Fear

Would You Take a Pill that Wiped Away Fear-Based Memories?

Drugs that target the GR-FKBP51 complex may eventually treat or prevent PTSD.

Posted Jan 14, 2020

People with post-traumatic stress disorder (PTSD) tend to have elevated levels of a biomarker called glucocorticoid receptor–FKBP51 protein complex. Fear-conditioned mice also have higher levels of the GR-FKBP51 protein complex.

A new study of mice with PTSD-like symptoms suggests that using another peptide (TAT-GRpep) to disrupt the GR-FKBP51 protein complex blocks the encoding and recall of fear-based memories and prevents fight, flight, or freeze responses.

This paper, "The Glucocorticoid Receptor–FKBP51 Complex Contributes to Fear Conditioning and Posttraumatic Stress Disorder," by scientists at the Centre for Addiction and Mental Health (CAMH) in Canada was published on January 13 in The Journal of Clinical Investigation.

studiostoks/Shutterstock
Source: studiostoks/Shutterstock

As the authors explain, "Systemic TAT-GRpep delivery reduces freezing. If the GR-FKBP51 complex is part of the mechanism by which fear memories are stored or expressed, disrupting the complex should interfere with these memories. Thus, we tested the hypothesis that our GR-FKBP51–interfering peptide should reduce freezing behaviors in fear-conditioned mice." It worked.

Disrupting the GR-FKBP51 complex in mice seems to block the consolidation of fear-conditioned memories. According to the researchers, this suggests that the same "peptide could treat PTSD symptoms or prevent them entirely."

"The discovery of the Glucocorticoid Receptor-FKBP51 protein complex provides a new understanding of molecular mechanisms underlying PTSD. We believe this protein complex normally increases after severe stress, but in most cases, levels soon go back to baseline levels," senior author Fang Liu said in a news release.

"However, in those who develop PTSD, the protein complex remains persistently elevated, and so this could be a blood-based biomarker for PTSD as well as being a target for pharmacological treatment. In addition, the peptide we developed could be given after a traumatic event, and could possibly prevent the patient from developing PTSD. This is a completely new approach to PTSD and for psychiatric disorders in general."

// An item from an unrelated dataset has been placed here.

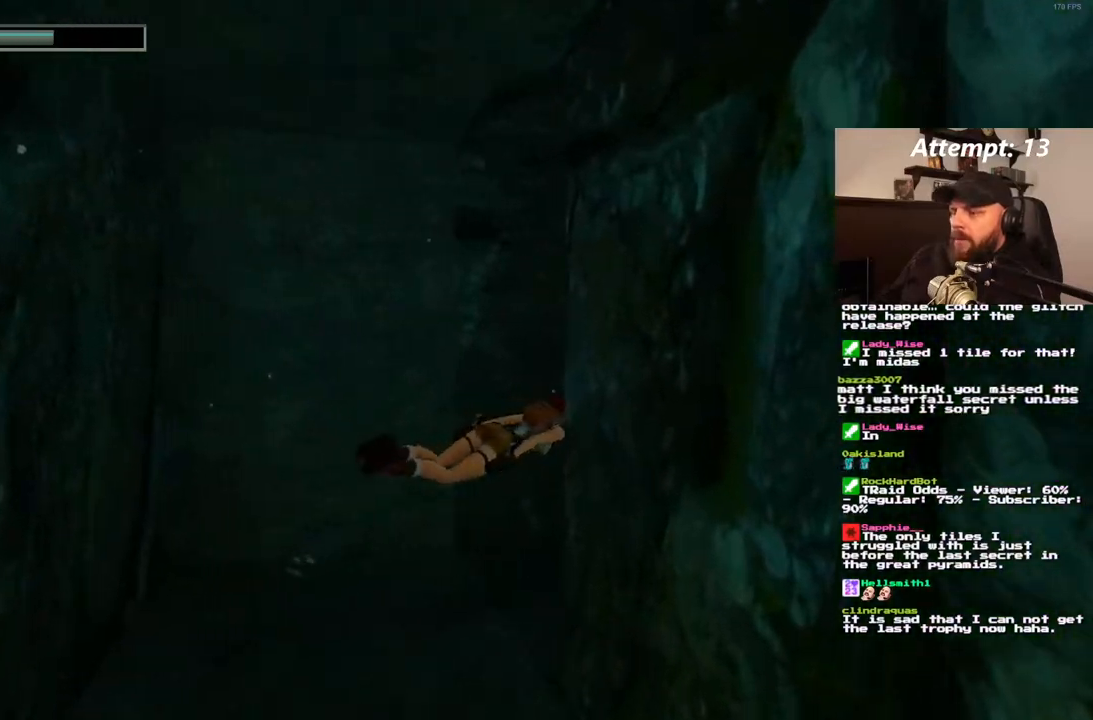
{"buttons": ["SQUARE"], "left_stick": "center", "right_stick": "center", "events": [[133, "DPAD_RIGHT", "up"]]}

Clearly, we need better clinical treatments for PTSD. At first glance, a peptide that treats or prevents post-traumatic stress disorder by targeting the FKBP51 protein complex seems like a groundbreaking wonder drug. That said, the ability to give someone a pharmaceutical that blocks the consolidation of fear-based memories could be a double-edged sword with a bright side and a dark side.

It's easy to imagine different ways that administering a drug that wiped away fear-based memories could backfire. Fear-based conditioning is a survival mechanism; we need fear to protect us from hurting ourselves and others. We also need to face our fears head-on and learn to cope with stressful situations to fortify grit and make us more resilient.

Would you take a drug that could prevent fearful memories from sticking or wash away your memory of traumatic events?

The answer to this question will certainly be different for different people. My personal answer is "no." Even though I suffer from mild forms of PTSD and sugar-coat many of the adverse childhood experiences (ACEs) I lived through as a kid and during adolescence, I wouldn't change a thing.

All the negative and positive childhood experiences (PCEs)—along with all "the good, the bad, and the ugly" memories from my past—make me who I am today. 

Without any recollection of traumatic experiences I've lived through over the years, I'd probably have less inner strength and feel incomplete. I'd also probably be less empathetic to others' pain if I couldn't remember what it feels like to hurt.

There's no way I'd want to wash away my traumatic memories; in my mind, they go hand-in-hand with the good memories and the sense of empowerment that goes along with overcoming adversity. (See "New Research Shows When Saying 'I Am What I Am' Matters Most.")

Watching Nikkie Tutorials' heartfelt and triumphant "I'm Coming Out" video on YouTube last night reminded me of the famous 19th-century quote by Thomas Carlyle, "No pressure, no diamonds." Her story also reminded me of how living through traumatic experiences tends to make people more resilient and authentic.  

This morning, Nikkie Tutorials' YouTube "I'm Coming Out" vlog from yesterday (January 13) has 16 million views, two million "I like this" thumbs up, and is #1 on trending.

In this bold video, Nikkie discusses the process of trying to bury or forget about traumatic memories from the past: "You don't want to talk about [the hard times] anymore because you're like, 'okay.' I got through that rough part of my life. I survived. I did it and now I can close it off. But you can never truly close it off for good and I am accepting that nowadays. I am embracing that now because it's time for me to be truly me."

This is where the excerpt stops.